**DATASET EXTRACT**

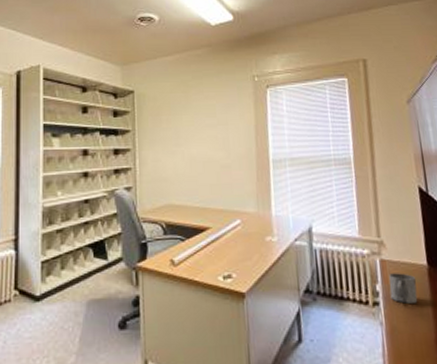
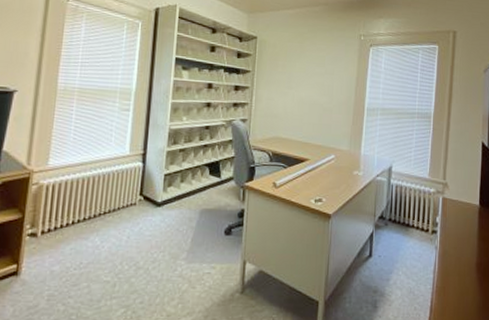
mug: present [389,273,418,304] -> none [446,209,468,234]

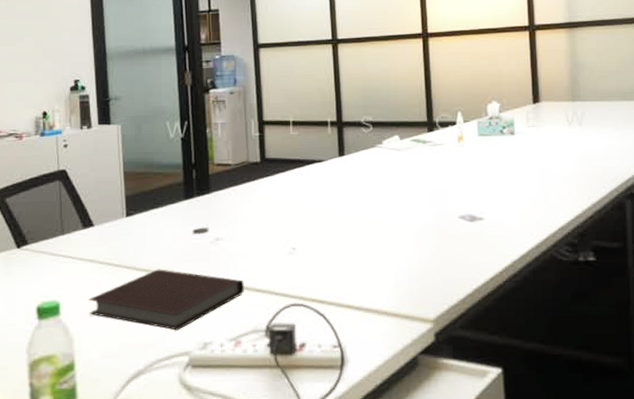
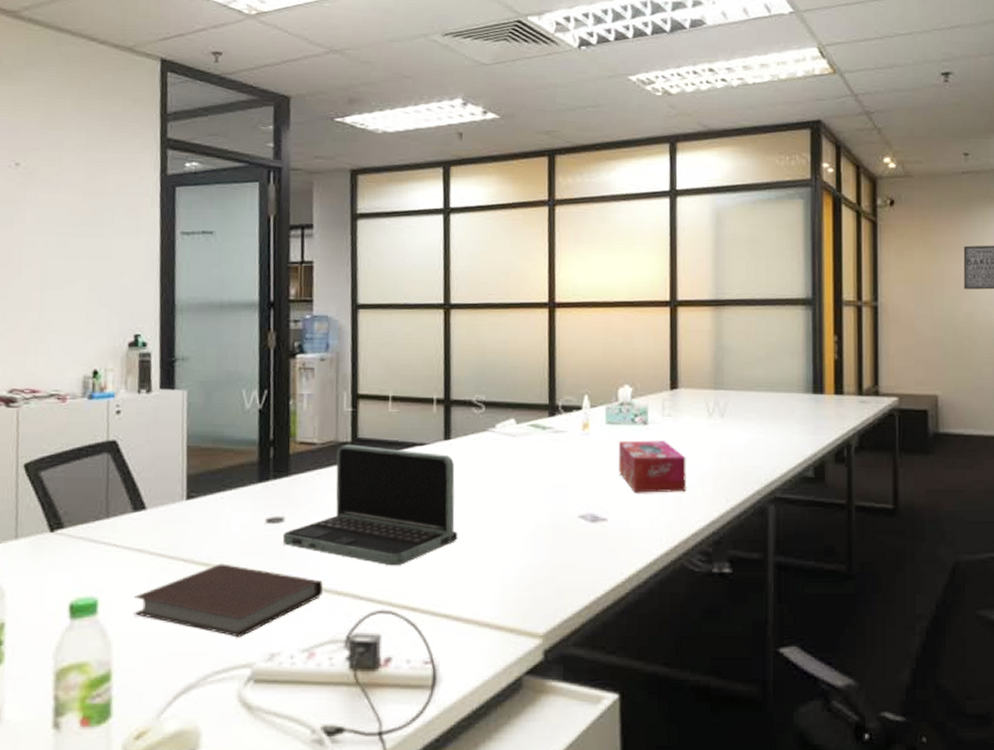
laptop: none [208,164,356,266] -> present [282,444,458,566]
tissue box: none [490,148,551,195] -> present [618,440,686,493]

**ACTIVITY**
Reproduce the full listing faithfully, but do not carry over any pictures.

**YOUR RESPONSE**
mug: present [389,273,418,304] -> none [446,209,468,234]

laptop: none [208,164,356,266] -> present [282,444,458,566]
tissue box: none [490,148,551,195] -> present [618,440,686,493]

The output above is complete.